M. [V] avait donc jusqu’au 1er mars 2026 pour agir à l’encontre des sociétés Edelis et IFB France. Il est constant qu’il a agi à l’encontre des sociétés Edelis et IFB France avant cette date devant le tribunal judiciaire de Mulhouse, la prescription n’est pas acquise, de sorte que M. [V] est recevable en son action tendant à voir prononcer la nullité de la vente en cause pour dol.
2.2 S’agissant de l’action en responsabilité
Aux termes des dispositions de l’article 2224 du code civil, les actions personnelles ou mobilières se prescrivent par cinq ans à compter du jour où le titulaire d’un droit a connu ou aurait dû connaître les faits lui permettant de l’exercer.
Considérant que M. [V] a acheté son bien immobilier dans le cadre d’un régime fiscal imposant une période d’immobilisation minimale de neuf ans, il apparaît que ce n’est qu’à l’issue de cette période, soit le 5 juin 2017, qu’il était en mesure de mettre en oeuvre des moyens (expertise immobilière, mise en vente…) lui permettant de vérifier si la rentabilité attendue de cet investissement était atteinte, de sorte qu’il disposait d’un délai allant jusqu’au 5 juin 2022 pour agir à l’encontre des société Edelis et IFB France.
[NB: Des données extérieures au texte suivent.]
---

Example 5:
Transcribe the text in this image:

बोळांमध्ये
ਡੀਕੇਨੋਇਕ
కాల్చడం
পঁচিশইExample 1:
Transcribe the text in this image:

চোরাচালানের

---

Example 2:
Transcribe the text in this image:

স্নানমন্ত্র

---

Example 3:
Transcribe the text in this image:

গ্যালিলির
Il est constant que M. [V] a agi avant cette date devant le tribunal judiciaire de Mulhouse, de sorte que la prescription n’est pas acquise et que son action en responsabilité est recevable.
*
La fin de non-recevoir tirée de la prescription est rejetée. L’ordonnance entreprise est donc confirmée.
Sur la demande de dommages et intérêts pour procédure abusive
L’exercice d’une action en justice constitue en principe un droit et ne dégénère en abus pouvant donner naissance à une dette de dommages-intérêts que dans le cas de malice, de mauvaise foi, de légèreté blâmable ou d’erreur grossière équipollente au dol lesquelles ne sont pas établies en l’espèce.
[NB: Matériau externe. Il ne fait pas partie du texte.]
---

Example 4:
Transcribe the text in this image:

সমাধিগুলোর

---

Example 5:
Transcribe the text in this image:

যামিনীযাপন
Cette demande est donc rejetée.
Sur les dépens et les frais de procédure non compris dans les dépens
L’ordonnance entreprise est confirmée de ces chefs.
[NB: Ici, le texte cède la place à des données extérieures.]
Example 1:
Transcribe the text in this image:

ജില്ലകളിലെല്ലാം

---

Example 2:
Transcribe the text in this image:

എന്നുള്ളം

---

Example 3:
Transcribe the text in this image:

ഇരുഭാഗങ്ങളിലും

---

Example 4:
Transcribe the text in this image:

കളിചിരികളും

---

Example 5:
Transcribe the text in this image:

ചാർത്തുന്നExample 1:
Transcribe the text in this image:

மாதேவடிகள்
A hauteur d’appel, les sociétés Edelis et IFB France sont condamnées aux dépens ainsi qu’à payer in solidum la somme de 1'000 euros sur le fondement des dispositions de l’article 700 du code de procédure civile pour ses frais de procédure non compris dans les dépens. Les demandes des sociétés Edelis et IFB France formulées sur ce même fondement sont rejetées.
PAR CES MOTIFS
'
La cour, statuant, publiquement par arrêt contradictoire mis à disposition au greffe, après débats en audience publique et après en avoir délibéré :
ORDONNE la jonction de l’affaire portant le n°RG 23/02481 à celle portant le n° RG 23/02381';
'
CONFIRME dans les limites de l’appel, l’ordonnance du juge de la mise en état du tribunal judiciaire de Mulhouse du 11 mai 2023 ;
'
Y ajoutant :
'
REJETTE la demande de dommages et intérêts pour procédure abusive de M. [K] [V]';
'
CONDAMNE la SAS Edelis et la SAS IFB France aux dépens de la procédure d’appel ;
'
CONDAMNE in solidum la SAS Edelis et la SAS IFB France à payer à M. [K] [V] la somme de 1'000 euros (mille euros) au titre de l’article 700 du code de procédure civile pour ses frais de procédure non compris dans les dépens exposés à hauteur d’appel ;
'
REJETTE les demandes de la SAS Edelis et de la SAS IFB France fondées sur les dispositions de l’article 700 du code de procédure civile pour leurs frais de procédure non compris dans les dépens exposés à hauteur d’appel.